One way to study associative memory is to train rhesus monkeys to remember arbitrary pairs of symbols. After being shown the first symbol dark clouds, for example, they are presented with two symbols, from which they have to pick the one that has been associated with the initial cue, that is, an umbrella. The reward is a sip of their favourite fruit juice.

"We want the monkeys to behave perfectly on these tests, but one of them made a lot of errors," Albright said.

"We wondered what happened in the brain when the monkeys made the wrong choice, although they had apparently learned the right pairing of the symbols."

So, while the monkeys tried to remember the associations and made their error-prone choices, the scientists observed signals from the nerve cells in a special area of the brain called the inferior temporal cortex (ITC), which is known to be critical for visual pattern recognition and for storage of this type of memory.

When the team analysed the activity patterns of brain cells in the ITC, they could trace about a quarter of the activity to the monkey's behavioural choice.
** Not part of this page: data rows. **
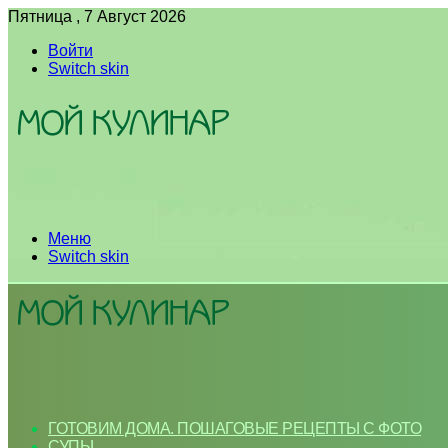
Пятница , 7 Август 2026
Войти
Switch skin
Меню
Switch skin
ГОТОВИМ ДОМА. ПОШАГОВЫЕ РЕЦЕПТЫ С ФОТО
СУПЫ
But more than 50 percent of active nerve cells belonged to a novel class of nerve cells or neurons, which the researchers believe represents the memory of the correct pairing of cue and associated symbol. Surprisingly, these brain cells kept firing even when the monkeys picked the wrong symbol.

"In this sense, the cells 'knew' more than the monkeys let on in their behaviour," Albright said.

Although behavioural performance is generally accepted to reliably reflect knowledge, in fact, behaviour is heavily influenced - in the laboratory and in the real world - by other factors, such as motivation, attention and environmental distractions.

"Thus behaviour may vary, but knowledge endures," concluded the team in its paper.